China's economy is set to grow at its slackest pace in 23 years this year, at 7.5 percent, as its export sales falter on fragile global demand.
Li reiterated that the 7.5 percent growth target for 2013 remains intact, but noted that weak exports sales were a risk.
"If the exports drop sharply, it would bring employment problem," Li said.
Exports can directly create about 30 million jobs and add another 100 million jobs in other related industries, Li said, adding that every one percentage point in economic growth can create 1.3 million or even 1.5 million jobs.
Li's comments came as China's leaders prepare to meet from November 9 to Nov 12 at key plenum that will discuss deepening reforms.
Known as the third plenum, it marks the third time that China's 200-member Central Committee has gathered since last year's leadership change. Such meetings have historically been a springboard for change.

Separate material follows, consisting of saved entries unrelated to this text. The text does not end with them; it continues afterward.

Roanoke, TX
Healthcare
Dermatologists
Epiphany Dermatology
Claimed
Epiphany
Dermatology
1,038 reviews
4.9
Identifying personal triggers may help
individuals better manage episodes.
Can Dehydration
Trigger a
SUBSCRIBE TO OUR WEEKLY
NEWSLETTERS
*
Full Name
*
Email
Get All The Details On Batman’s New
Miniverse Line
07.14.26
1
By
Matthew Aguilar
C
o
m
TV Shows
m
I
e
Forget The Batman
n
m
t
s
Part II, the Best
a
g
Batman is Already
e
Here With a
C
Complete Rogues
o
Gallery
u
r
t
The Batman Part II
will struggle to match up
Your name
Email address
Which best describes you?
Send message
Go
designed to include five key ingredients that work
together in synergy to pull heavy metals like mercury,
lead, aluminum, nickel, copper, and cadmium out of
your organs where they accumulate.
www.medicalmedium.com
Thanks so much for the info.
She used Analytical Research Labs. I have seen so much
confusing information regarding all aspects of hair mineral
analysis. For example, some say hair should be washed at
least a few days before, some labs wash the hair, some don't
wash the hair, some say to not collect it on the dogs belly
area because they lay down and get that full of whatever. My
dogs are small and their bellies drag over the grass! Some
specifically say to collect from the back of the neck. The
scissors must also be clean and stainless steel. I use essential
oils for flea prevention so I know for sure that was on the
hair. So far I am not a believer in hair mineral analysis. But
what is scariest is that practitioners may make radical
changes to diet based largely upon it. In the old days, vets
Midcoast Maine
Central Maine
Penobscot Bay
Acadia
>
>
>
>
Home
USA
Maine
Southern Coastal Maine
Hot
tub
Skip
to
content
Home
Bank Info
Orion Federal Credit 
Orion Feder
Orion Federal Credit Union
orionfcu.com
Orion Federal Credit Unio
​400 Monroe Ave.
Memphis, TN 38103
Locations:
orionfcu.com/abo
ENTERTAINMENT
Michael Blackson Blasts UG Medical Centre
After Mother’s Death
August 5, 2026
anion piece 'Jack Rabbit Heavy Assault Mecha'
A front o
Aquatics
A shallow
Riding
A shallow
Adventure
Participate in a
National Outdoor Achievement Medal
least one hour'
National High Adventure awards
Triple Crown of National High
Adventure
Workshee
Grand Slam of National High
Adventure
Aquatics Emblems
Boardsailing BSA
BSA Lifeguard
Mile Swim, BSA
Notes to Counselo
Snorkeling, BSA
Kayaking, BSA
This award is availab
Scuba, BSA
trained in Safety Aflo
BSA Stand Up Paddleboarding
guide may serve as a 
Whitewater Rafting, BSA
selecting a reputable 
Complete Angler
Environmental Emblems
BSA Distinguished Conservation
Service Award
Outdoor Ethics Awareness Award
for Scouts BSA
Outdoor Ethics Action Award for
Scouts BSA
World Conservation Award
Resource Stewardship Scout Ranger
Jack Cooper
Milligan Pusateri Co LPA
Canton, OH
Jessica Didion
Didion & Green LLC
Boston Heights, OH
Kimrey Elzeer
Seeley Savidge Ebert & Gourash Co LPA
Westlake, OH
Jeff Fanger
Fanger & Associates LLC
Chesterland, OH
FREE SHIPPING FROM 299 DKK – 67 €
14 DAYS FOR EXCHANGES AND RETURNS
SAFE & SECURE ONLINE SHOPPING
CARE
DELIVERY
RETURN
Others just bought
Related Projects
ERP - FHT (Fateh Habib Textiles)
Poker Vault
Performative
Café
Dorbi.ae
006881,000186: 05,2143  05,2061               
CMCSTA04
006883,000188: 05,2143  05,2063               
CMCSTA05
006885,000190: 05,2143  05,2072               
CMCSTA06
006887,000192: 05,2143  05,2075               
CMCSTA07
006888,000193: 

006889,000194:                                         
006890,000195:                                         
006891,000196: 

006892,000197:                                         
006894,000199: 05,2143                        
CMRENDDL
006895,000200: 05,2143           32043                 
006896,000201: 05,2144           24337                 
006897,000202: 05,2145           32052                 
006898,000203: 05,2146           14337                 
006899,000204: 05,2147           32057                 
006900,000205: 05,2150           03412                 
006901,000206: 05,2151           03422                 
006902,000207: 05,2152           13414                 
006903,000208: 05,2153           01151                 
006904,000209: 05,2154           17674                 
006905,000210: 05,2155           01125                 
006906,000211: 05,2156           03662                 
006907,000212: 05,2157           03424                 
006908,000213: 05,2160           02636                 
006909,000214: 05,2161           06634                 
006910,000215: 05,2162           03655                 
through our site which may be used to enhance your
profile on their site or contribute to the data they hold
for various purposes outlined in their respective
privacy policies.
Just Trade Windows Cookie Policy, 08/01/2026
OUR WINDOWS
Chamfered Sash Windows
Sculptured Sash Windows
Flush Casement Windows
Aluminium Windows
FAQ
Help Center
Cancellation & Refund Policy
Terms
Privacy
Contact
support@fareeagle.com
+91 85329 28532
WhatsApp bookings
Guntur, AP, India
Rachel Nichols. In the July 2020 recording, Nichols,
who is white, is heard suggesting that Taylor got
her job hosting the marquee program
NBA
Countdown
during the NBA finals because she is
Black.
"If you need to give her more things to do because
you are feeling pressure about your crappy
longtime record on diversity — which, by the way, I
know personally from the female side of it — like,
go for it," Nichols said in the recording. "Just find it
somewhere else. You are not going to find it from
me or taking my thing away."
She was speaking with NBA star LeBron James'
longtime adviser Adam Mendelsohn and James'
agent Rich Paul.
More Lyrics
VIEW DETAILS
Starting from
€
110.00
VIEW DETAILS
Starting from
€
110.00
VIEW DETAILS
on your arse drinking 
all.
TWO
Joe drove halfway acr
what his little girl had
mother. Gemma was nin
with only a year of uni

No details have been given on what changes will be pursued and in what manner, although Yu Zhengsheng, the fourth-ranked member of China's elite Communist Party Politburo Standing Committee, has said the plenum will unveil "unprecedented" reforms.
People familiar with discussions said last month, however, that of a long list of proposed changes, only financial reforms had garnered enough support to warrant a roadmap.
More controversial changes such as those tied to the fiscal system and land and residency registration have been major sticking points. Political reform is also not expected to be discussed much at the meeting.